### TASKS TO PERFORM:
**A.** Answer these questions from the account of Dorothy's career, one line each, marking the answers (i), (ii) and (iii).
(i) In what year did O'Tuama's Café open?
(ii) In what year did Dorothy sell the business?
(iii) Where was Dorothy working as a consultant in 2014?
**B.** From the account of Dorothy's career, return the stretch from "O’Tuama’s Café opened" through "an enormous success.", copied word for word.
**C.** Extend the account of Dorothy's career, starting after its final sentence.

### EXTRACT:
####
While the tragedy left her broken, it’s also the fuel that keeps driving her on. After Superquinn, her career went from employee to employer when she took over the lease of a coffee shop in Clonmel and opened O’Tuama’s Café.

“It was on Market Place in Clonmel. I wanted to get away from what I was doing, and any chance I could get to be in a kitchen and cook, I’d take it.”

O’Tuama’s Café opened its doors in 1999 and it “snowballed into this amazing restaurant that was really busy, Bridgestone Guide awarded, we made everything on site, there were queues out the door and it became an enormous success.

Dorothy ran the business successfully for seven years before selling it as a going concern in 2006.

“I walked out the door. I did feel relief in one way, but I also felt awful. I had some amazing customers who had supported me through thick and thin. But I thought, no, family first now. My parents were getting elderly; daddy had vascular dementia and I knew mummy would need help with him, so we came back.

“I just loved being free. I knew I could always make biscuits and cakes if I was stuck for a few bob, but Padraig was doing very well at work, we had a lovely life, a lovely home and things were going great.”

Dorothy’s father passed away peacefully aged 86, but after she noticed her mother’s mental health declining.

“Mummy was struggling afterwards, and every now and again she would be crying,” recalls Dorothy. “We had become great friends, she loved what I was doing, and she’d listen to all my stories, but she was definitely a little bit depressed.”

One night in 2014, on the way home from working as a consultant at Blarney Woollen Mills, Dorothy’s brother, John, called.

“My mother hadn’t been great, and I’d asked my brother to come down from Dublin because I was concerned. John was inside the house, door wide open. Her coat and keys were there, but no sign of mammy. I knew something wasn’t right, she wouldn’t go out without her coat. It was February. She was found the next day in the river – she had turned herself in.”

After that, Dorothy says, she felt even more driven to her family, to “get on with yourself and do what you want to do to get by”.

Buffalo Cheese Platter. Picture: Kate Ryan
Buffalo Cheese Platter. Picture: Kate Ryan

Once again, an advert in the local paper caught Dorothy’s eye - for a tour guide course.
####
### DATASET RECORDS:
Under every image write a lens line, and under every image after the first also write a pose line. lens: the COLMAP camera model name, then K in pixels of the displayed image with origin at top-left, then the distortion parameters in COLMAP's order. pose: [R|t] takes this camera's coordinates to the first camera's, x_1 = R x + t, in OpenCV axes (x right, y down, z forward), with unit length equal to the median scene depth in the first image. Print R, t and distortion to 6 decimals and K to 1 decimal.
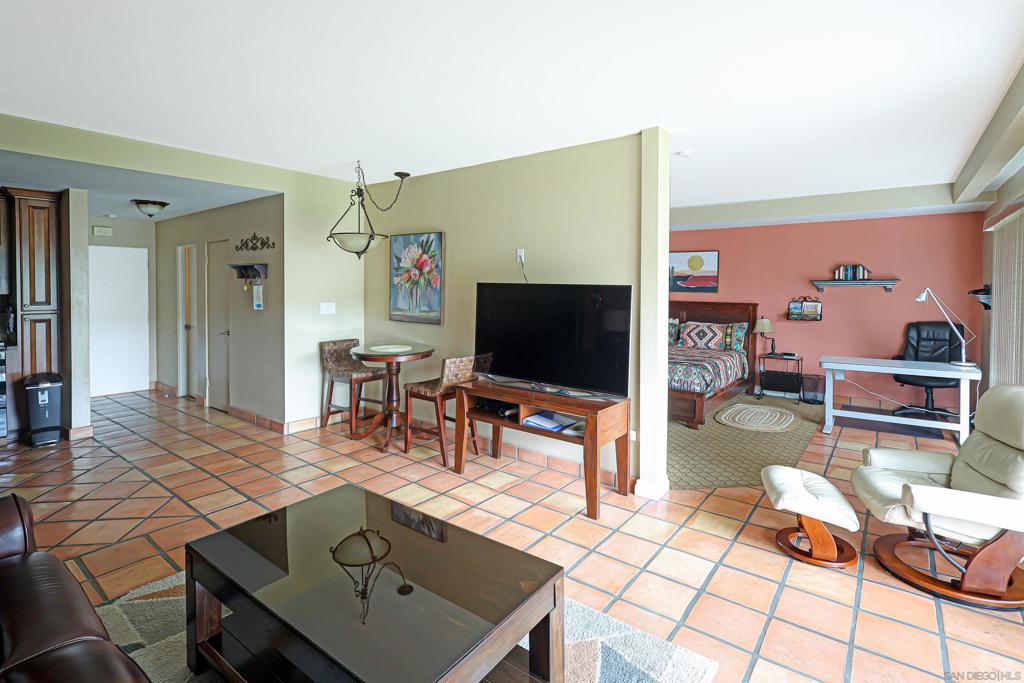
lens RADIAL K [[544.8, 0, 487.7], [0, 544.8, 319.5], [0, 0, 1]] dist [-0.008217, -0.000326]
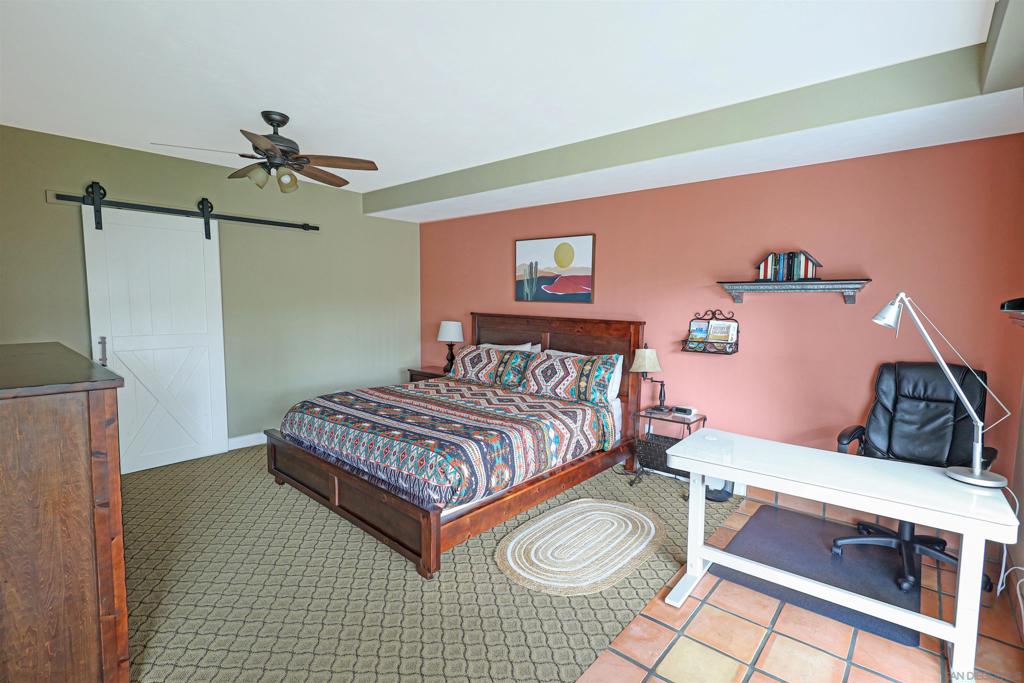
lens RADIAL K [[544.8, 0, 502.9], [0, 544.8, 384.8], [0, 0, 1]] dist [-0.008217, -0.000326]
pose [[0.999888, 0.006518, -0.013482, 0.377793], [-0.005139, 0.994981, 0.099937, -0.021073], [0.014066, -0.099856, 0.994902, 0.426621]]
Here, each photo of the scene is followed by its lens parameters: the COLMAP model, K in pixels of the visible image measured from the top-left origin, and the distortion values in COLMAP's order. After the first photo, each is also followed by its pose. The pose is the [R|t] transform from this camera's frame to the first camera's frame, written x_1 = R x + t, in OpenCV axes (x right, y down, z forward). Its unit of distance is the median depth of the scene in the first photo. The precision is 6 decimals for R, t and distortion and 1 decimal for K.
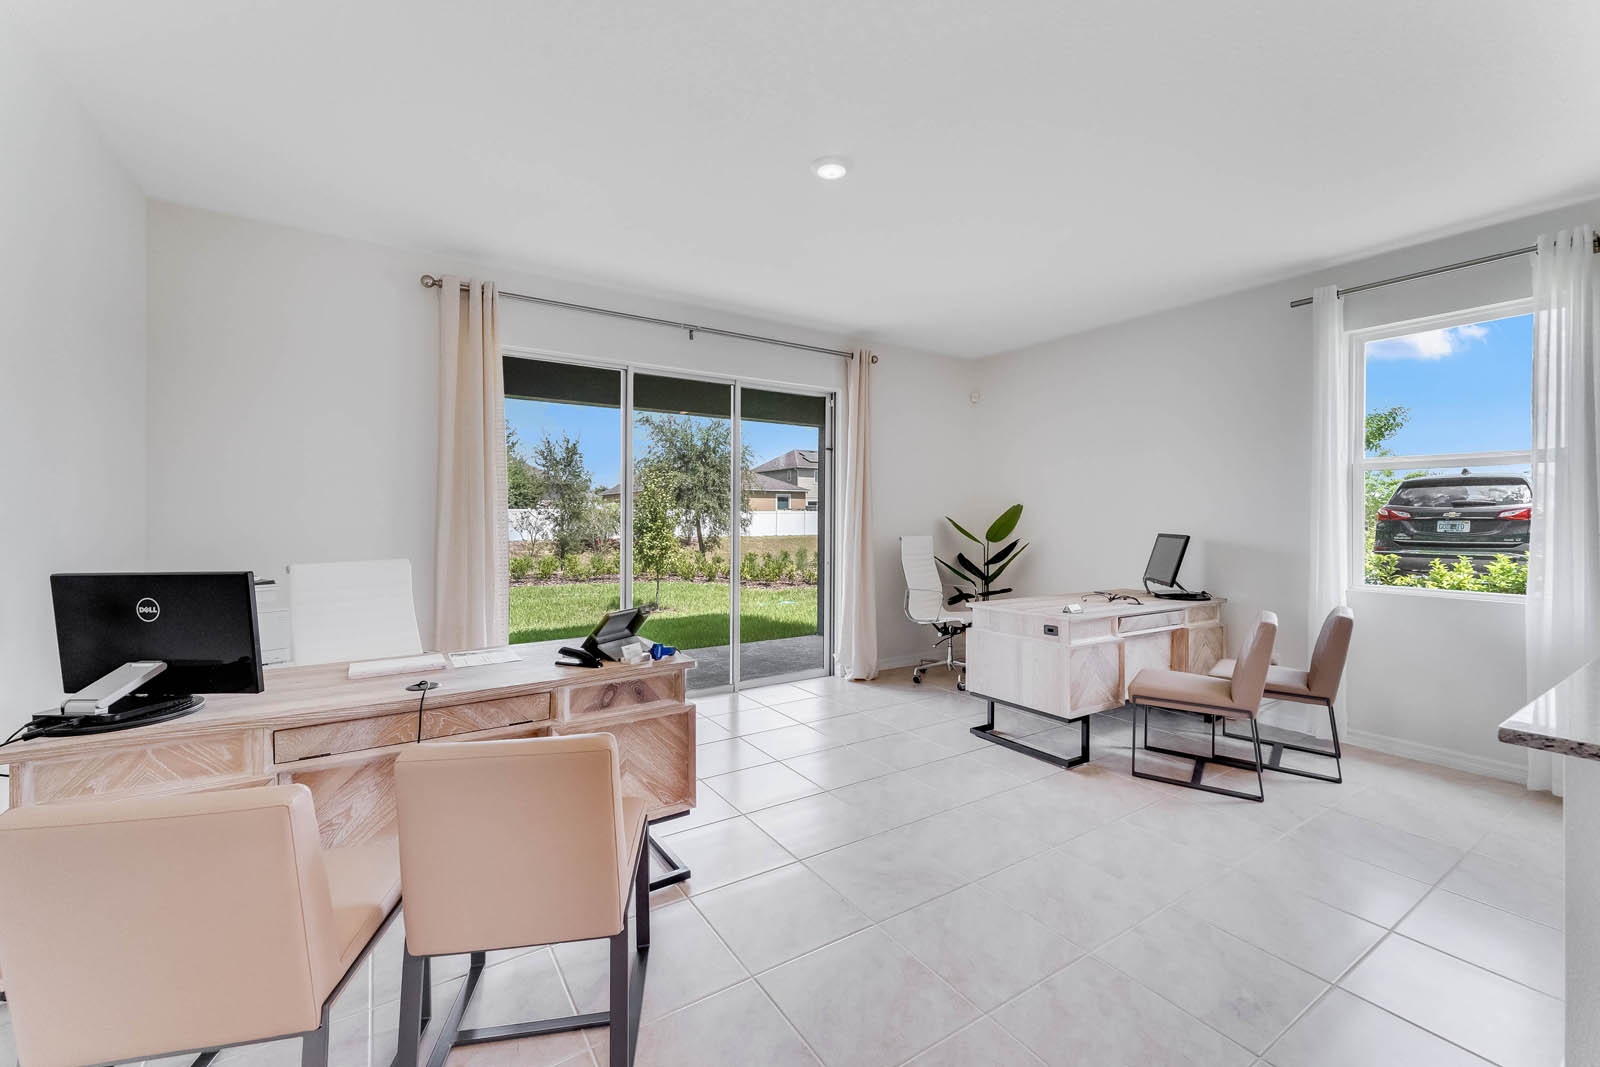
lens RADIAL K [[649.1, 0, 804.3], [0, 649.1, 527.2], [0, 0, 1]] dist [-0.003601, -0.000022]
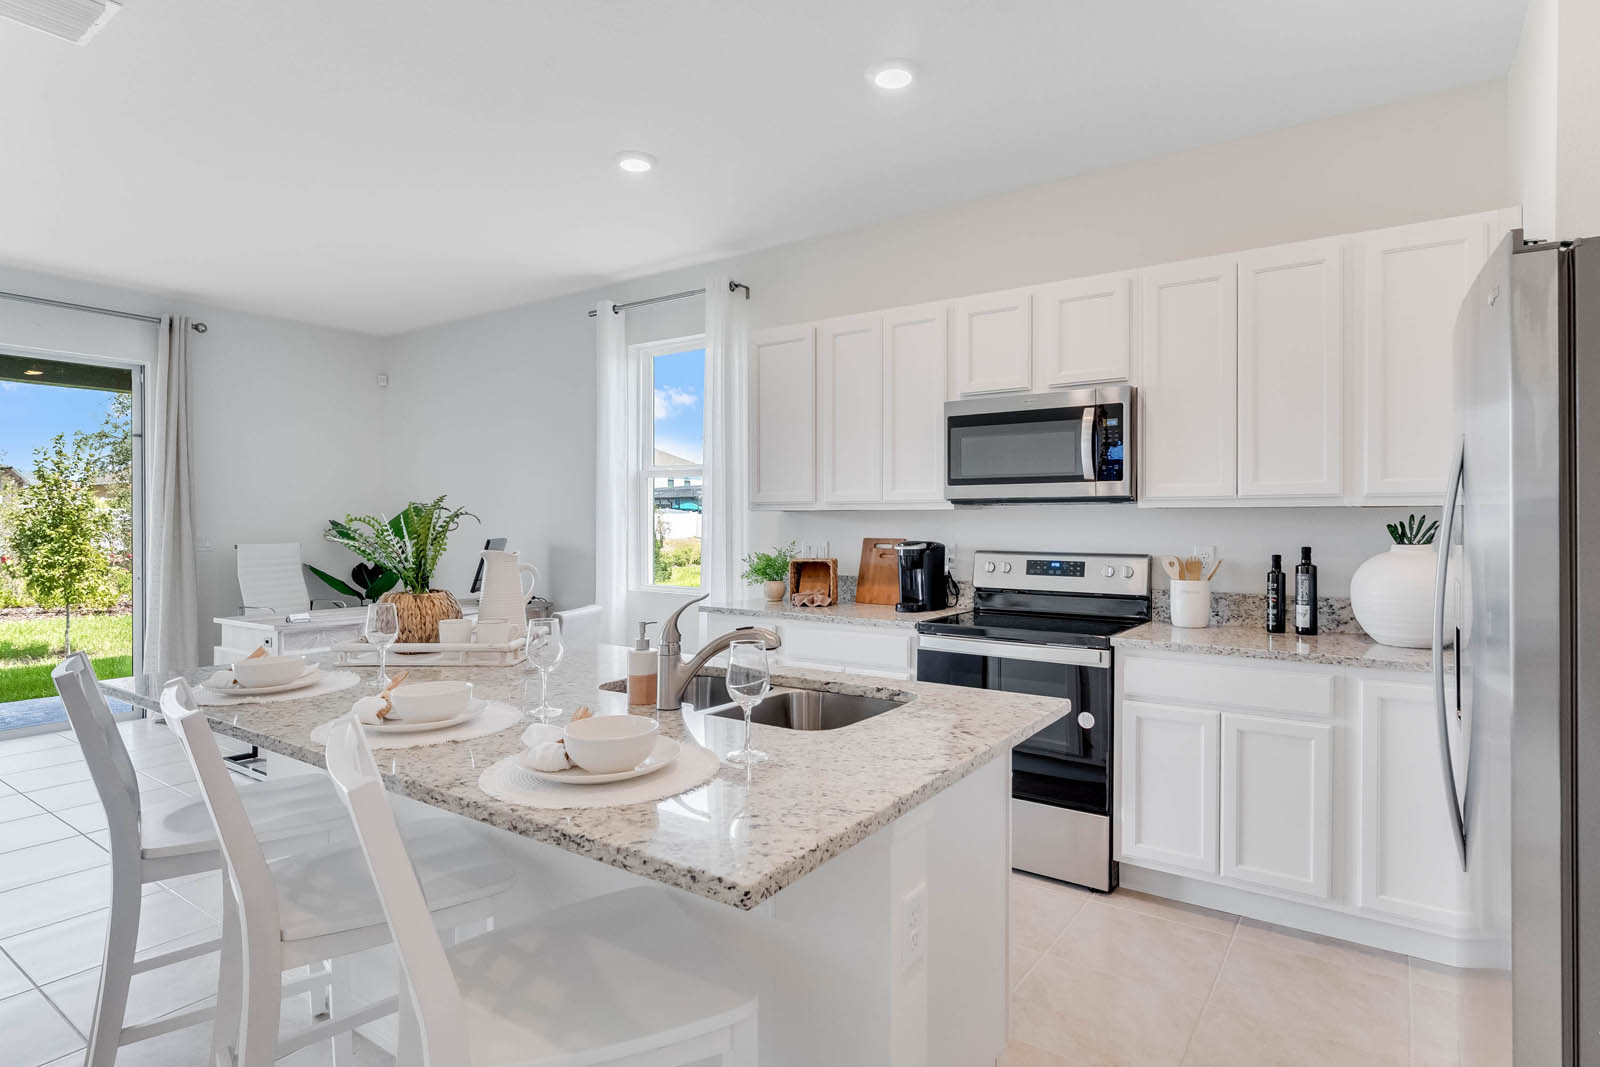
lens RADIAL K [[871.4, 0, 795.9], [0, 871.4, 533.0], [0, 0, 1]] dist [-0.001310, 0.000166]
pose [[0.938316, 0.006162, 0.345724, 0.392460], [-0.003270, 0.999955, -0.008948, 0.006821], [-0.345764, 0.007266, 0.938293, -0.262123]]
####
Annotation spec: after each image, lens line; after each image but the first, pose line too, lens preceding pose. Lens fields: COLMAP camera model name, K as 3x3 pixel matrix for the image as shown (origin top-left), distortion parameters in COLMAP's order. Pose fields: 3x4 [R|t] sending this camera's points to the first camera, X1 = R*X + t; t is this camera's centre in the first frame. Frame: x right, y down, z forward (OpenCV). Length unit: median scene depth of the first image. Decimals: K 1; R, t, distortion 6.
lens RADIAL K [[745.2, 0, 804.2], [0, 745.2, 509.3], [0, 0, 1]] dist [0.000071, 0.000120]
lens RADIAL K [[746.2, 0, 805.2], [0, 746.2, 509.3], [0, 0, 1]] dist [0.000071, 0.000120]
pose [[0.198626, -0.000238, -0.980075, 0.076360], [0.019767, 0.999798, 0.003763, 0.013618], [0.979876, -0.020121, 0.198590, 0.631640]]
####
### ANSWERS BY ITEM NUMBER:
**A.**
(i) 1999
(ii) 2006
(iii) Blarney Woollen Mills

**B.**
O’Tuama’s Café opened its doors in 1999 and it “snowballed into this amazing restaurant that was really busy, Bridgestone Guide awarded, we made everything on site, there were queues out the door and it became an enormous success.

**C.**
“I knew I was never again going to work in a hotel or a kitchen – there was no going back to that life without my mother, my son, or the old me. There was too much of my experience of growing up with her and the expertise she gave me. But I love to talk! I love tour guiding; I love this place. I don’t want to be waffling on about Cromwell, I want to talk about food and culture and what’s it’s like to be Irish today. I have a passion for telling a story and learning, and I didn’t need a degree in English or history; it’s about the guide, the story and having the craic. It’s about bringing culture to life for people.”

In search of a place that embodied Dorothy’s interests, she approached Johnny Lynch and asked if he was interested in having an accredited tour guide giving tours of his buffalo farm.

“He said absolutely, and would I look after all of it for him? Johnny could see there was an interest and something there he could do to share the story of the farm, but he didn’t have the time. We got on straight away.”

That collaboration developed into a successful tour business for both Dorothy and Johnny and is the only way to visit this unique farm enterprise.

“It’s been such a positive experience,” she says.

For Dorothy now, life is about simplicity and drawing every ounce of enjoyment from what she does.

“I should be proud of it all. I’m extremely proud of my children and my husband: My Four. These are the things that shape you; the beautiful way people minded us, and the families that came around us.

“I’ve always got an ear out for someone who loses a child, or who don’t or can’t have children.

“I’m grateful for what I have; I’ve worked hard at it, and I’ll never take any of it for granted.”